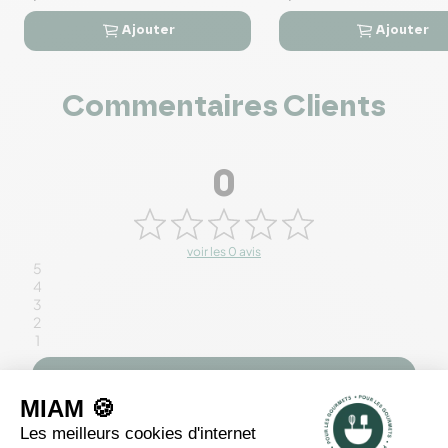
Ajouter
Ajouter




Commentaires Clients
0
voir les 0 avis
5
4
3
2
1
Rédiger un avis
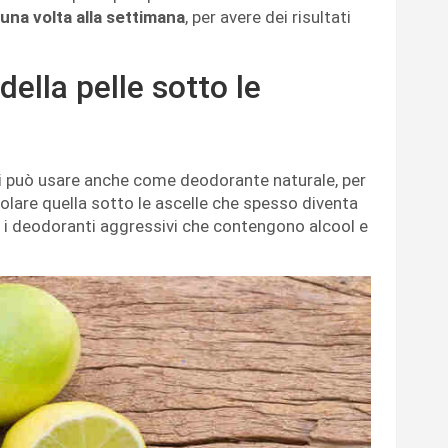
una volta alla settimana
, per avere dei risultati
 della pelle sotto le
i può usare anche come deodorante naturale, per
icolare quella sotto le ascelle che spesso diventa
 i deodoranti aggressivi che contengono alcool e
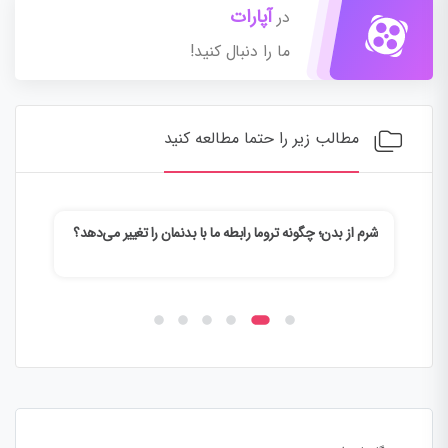
آپارات
در
ما را دنبال کنید!
مطالب زیر را حتما مطالعه کنید
شرم از بدن؛ چگونه تروما رابطه ما با بدنمان را تغییر می‌دهد؟
وقتی
می‌ک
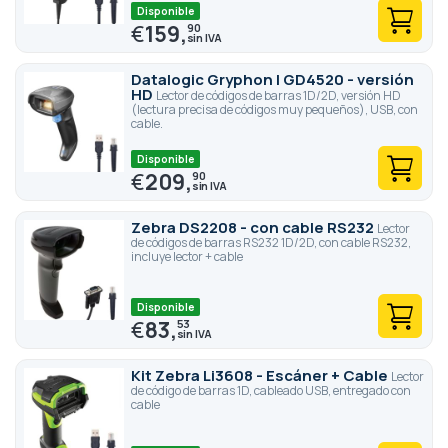
Disponible
€
159,
90
Datalogic Gryphon I GD4520 - versión
HD
Lector de códigos de barras 1D/2D, versión HD
(lectura precisa de códigos muy pequeños), USB, con
cable.
Disponible
€
209,
90
Zebra DS2208 - con cable RS232
Lector
de códigos de barras RS232 1D/2D, con cable RS232,
incluye lector + cable
Disponible
€
83,
53
Kit Zebra Li3608 - Escáner + Cable
Lector
de código de barras 1D, cableado USB, entregado con
cable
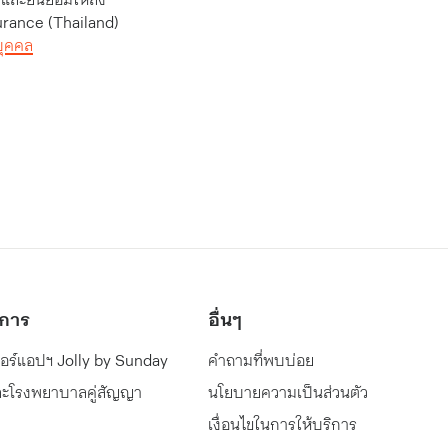
urance (Thailand)
บุคคล
ิการ
อื่นๆ
ปอร์แอปฯ Jolly by Sunday
คำถามที่พบบ่อย
และโรงพยาบาลคู่สัญญา
นโยบายความเป็นส่วนตัว
เงื่อนไขในการให้บริการ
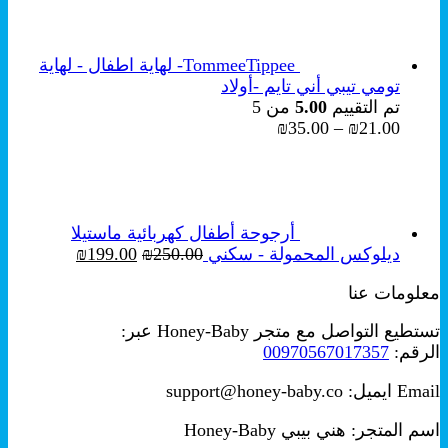
هو:
هو:
₪249.00.
₪349.00.
TommeeTippee- لهاية اطفال - لهاية
تومي تيبي أني تايم -أولاد
تم التقييم
5.00
من 5
نطاق
₪
35.00
–
₪
21.00
السعر:
من
خلال
أرجوحة أطفال كهربائية ماستيلا
السعر
السعر
ديلوكس المحمولة - سكني
250.00
₪
199.00
₪
الأصلي
الحالي
معلومات عنا
هو:
هو:
₪199.00.
₪250.00.
تستطيع التواصل مع متجر Honey-Baby عبر:
الرقم:
00970567017357
Email ايميل: support@honey-baby.co
اسم المتجر: هني بيبي Honey-Baby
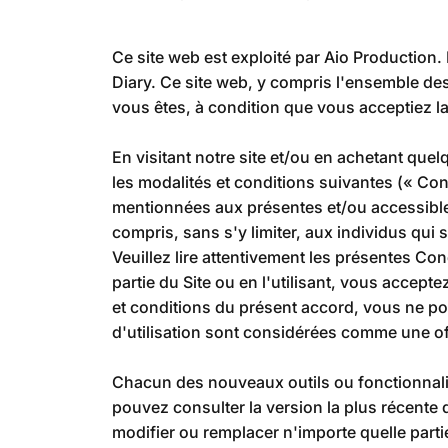
Ce site web est exploité par Aio Production.
Diary. Ce site web, y compris l'ensemble des 
vous êtes, à condition que vous acceptiez la t
En visitant notre site et/ou en achetant quel
les modalités et conditions suivantes (« Cond
mentionnées aux présentes et/ou accessibles 
compris, sans s'y limiter, aux individus qui
Veuillez lire attentivement les présentes Con
partie du Site ou en l'utilisant, vous accepte
et conditions du présent accord, vous ne pou
d'utilisation sont considérées comme une off
Chacun des nouveaux outils ou fonctionnalité
pouvez consulter la version la plus récente 
modifier ou remplacer n'importe quelle parti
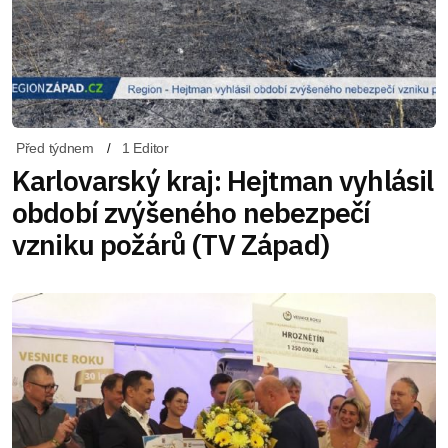
Před týdnem
1 Editor
Karlovarský kraj: Hejtman vyhlásil
období zvýšeného nebezpečí
vzniku požárů (TV Západ)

------------------------

§ PROMPT:
Switch every "Disponible" in the listing above to "Agotado" and give all of its lines again with nothing else changed. Leave the pictures out.

§ RESPONSE TO THIS TASK:
Ajouter
Ajouter




Commentaires Clients
0
voir les 0 avis
5
4
3
2
1
Rédiger un avis
una volta alla settimana
, per avere dei risultati
 della pelle sotto le
i può usare anche come deodorante naturale, per
icolare quella sotto le ascelle che spesso diventa
 i deodoranti aggressivi che contengono alcool e
آپارات
در
ما را دنبال کنید!
مطالب زیر را حتما مطالعه کنید
شرم از بدن؛ چگونه تروما رابطه ما با بدنمان را تغییر می‌دهد؟
وقتی
می‌ک
Agotado
€
159,
90
Datalogic Gryphon I GD4520 - versión
HD
Lector de códigos de barras 1D/2D, versión HD
(lectura precisa de códigos muy pequeños), USB, con
cable.
Agotado
€
209,
90
Zebra DS2208 - con cable RS232
Lector
de códigos de barras RS232 1D/2D, con cable RS232,
incluye lector + cable
Agotado
€
83,
53
Kit Zebra Li3608 - Escáner + Cable
Lector
de código de barras 1D, cableado USB, entregado con
cable
urance (Thailand)
บุคคล
ิการ
อื่นๆ
ปอร์แอปฯ Jolly by Sunday
คำถามที่พบบ่อย
และโรงพยาบาลคู่สัญญา
นโยบายความเป็นส่วนตัว
เงื่อนไขในการให้บริการ
هو:
هو:
₪249.00.
₪349.00.
TommeeTippee- لهاية اطفال - لهاية
تومي تيبي أني تايم -أولاد
تم التقييم
5.00
من 5
نطاق
₪
35.00
–
₪
21.00
السعر:
من
خلال
أرجوحة أطفال كهربائية ماستيلا
السعر
السعر
ديلوكس المحمولة - سكني
250.00
₪
199.00
₪
الأصلي
الحالي
معلومات عنا
هو:
هو:
₪199.00.
₪250.00.
تستطيع التواصل مع متجر Honey-Baby عبر:
الرقم:
00970567017357
Email ايميل: support@honey-baby.co
اسم المتجر: هني بيبي Honey-Baby
Ce site web est exploité par Aio Production.
Diary. Ce site web, y compris l'ensemble des 
vous êtes, à condition que vous acceptiez la t
En visitant notre site et/ou en achetant quel
les modalités et conditions suivantes (« Cond
mentionnées aux présentes et/ou accessibles 
compris, sans s'y limiter, aux individus qui
Veuillez lire attentivement les présentes Con
partie du Site ou en l'utilisant, vous accepte
et conditions du présent accord, vous ne pou
d'utilisation sont considérées comme une off
Chacun des nouveaux outils ou fonctionnalité
pouvez consulter la version la plus récente 
modifier ou remplacer n'importe quelle parti
Před týdnem
1 Editor
Karlovarský kraj: Hejtman vyhlásil
období zvýšeného nebezpečí
vzniku požárů (TV Západ)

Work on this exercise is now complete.